Smart defaults show up across the platform: incident roles and workflow structure, escalation patterns, communication cadence, and post-incident learning scaffolding. Teams can customize, but they start from a baseline that’s proven in the real world.

Great tools get out of the way.

Incident response already has enough overhead. Tooling should eliminate toil and friction, not contribute to it.

We don’t want you to “go use Rootly.” We want Rootly to show up naturally inside the systems you already live in: Slack, your paging tool, your observability stack, and your task trackers. The best incident platform makes the right action the easiest action—without forcing context switches.

Automation, for us, isn’t about removing humans. It’s about removing the repetitive and failure-prone steps so humans can focus on judgment, coordination, and decision-making.

Keep the garden walls low.

To keep implementation simple, you have to think beyond your own tool.

We prioritize compatibility and deep integration with the broader DevOps ecosystem—observability, ticketing, on-call scheduling, chat, and documentation—so teams can adopt Rootly without ripping out what already works. Low walls make Rootly easier to implement, easier to extend, and easier to trust.

This is also focus: we stay laser-focused on incident management while integrating with the tools that power detection, triage, and follow-through. We don’t try to be everything. We try to be the best place to run incidents.

Reliability is a foundation, not a feature.

Velocity cannot come at the expense of reliability and performance.

Rootly is business-critical. When alerting fails or workflows lag, customers don’t just have a “bad experience”—they lose time in the moments that matter most. That’s why we ship quality-of-life improvements in every development cycle, not just net-new features.

We also invest heavily in resilient infrastructure, including multi-cloud redundancy, because incident tooling should not become a single point of failure during incidents. Reliability isn’t something we talk about. It’s something we operate.

We listen directly, across the whole company.

A deep understanding of the customer experience doesn’t come from dashboards alone.

Everyone at Rootly—engineers, marketers, executives—speaks directly with customers regularly, not just when something goes wrong. We build tight feedback loops because incident response is a lived experience, and the nuance matters.

We make that connection easy by creating a shared Slack channel for every organization that uses Rootly. Customers can engage us in real time, and they can even page our team for urgent issues. That’s not a support tactic—it’s a commitment to being present, accountable, and fast.

We’re our own power users—and we know fit matters.

We don’t want product knowledge trapped inside one team. No matter your role, one of the first things you learn at Rootly is how to demo the product. It builds shared language, improves customer conversations, and keeps us grounded in what the experience feels like for a brand-new user.

We also know Rootly isn’t right for everyone, and that’s okay. Every new customer relationship starts with discovery to make sure teams understand what Rootly is built to do and the operational work it supports. We don’t waste time trying to force-fit the platform as something it isn’t.

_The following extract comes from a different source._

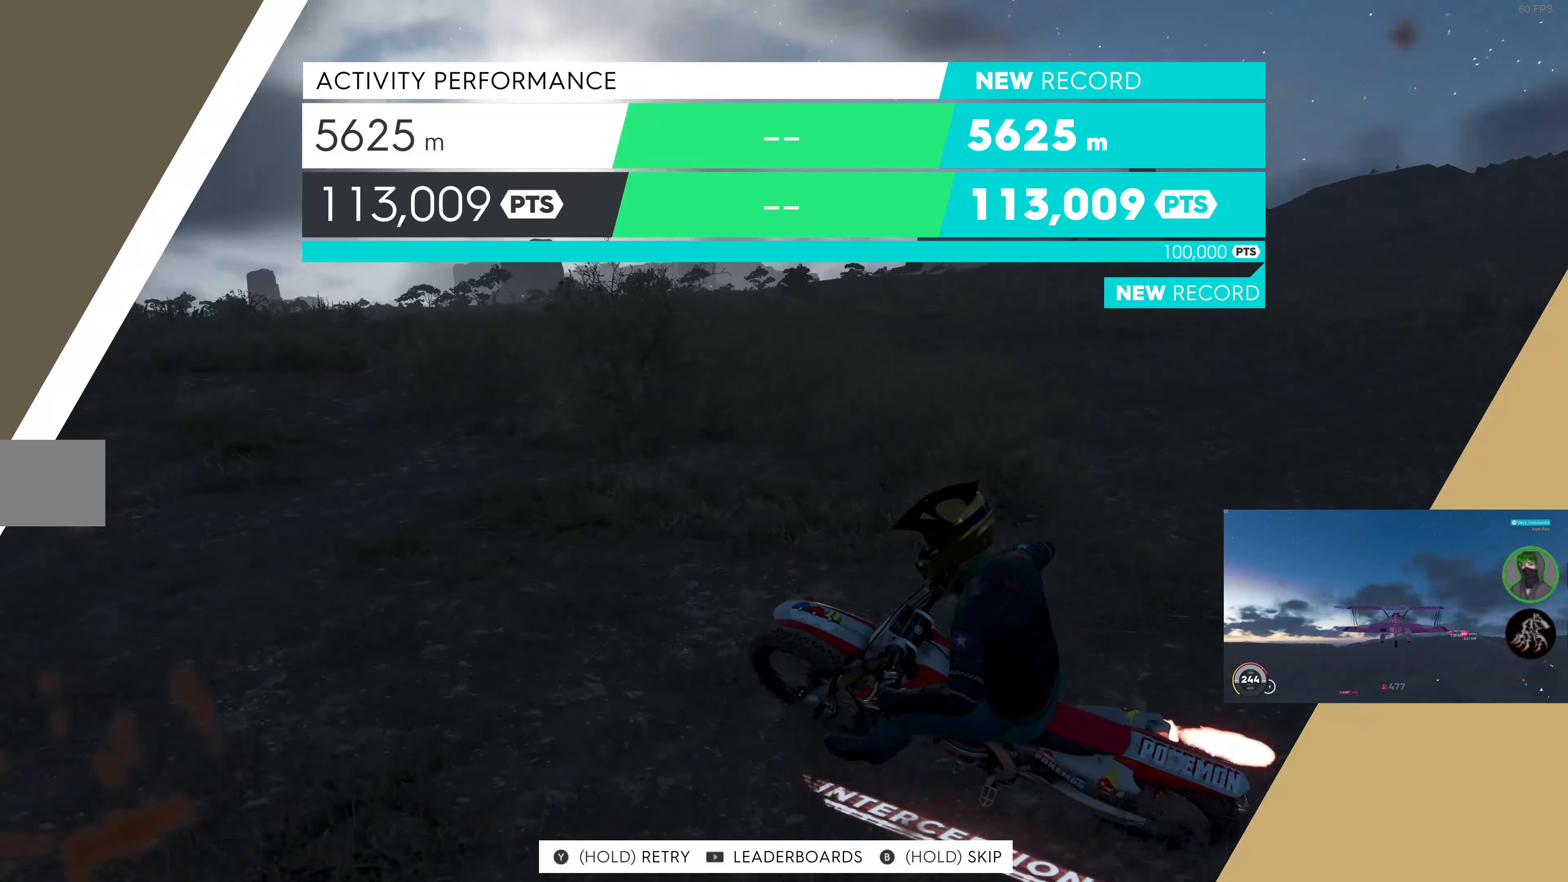
{"buttons": [], "left_stick": "center", "right_stick": "center", "events": []}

The new world of incident response.

Incident response is changing as fast as the technology industry itself. Practices evolve. Expectations rise. Tooling needs to keep up.

As active members of the incident response and reliability community—and stewards of a platform that has supported millions of incidents—we have a front-row seat to the patterns that actually drive better outcomes. We see what teams struggle with. We see what works under pressure. And we build Rootly to move the industry forward: toward faster coordination, clearer ownership, better communication, and stronger learning loops.

Incidents don’t define a company. How you respond to them does.

Rootly exists to help teams respond with confidence, improve with intention, and build systems—and organizations—that get better every time something goes wrong.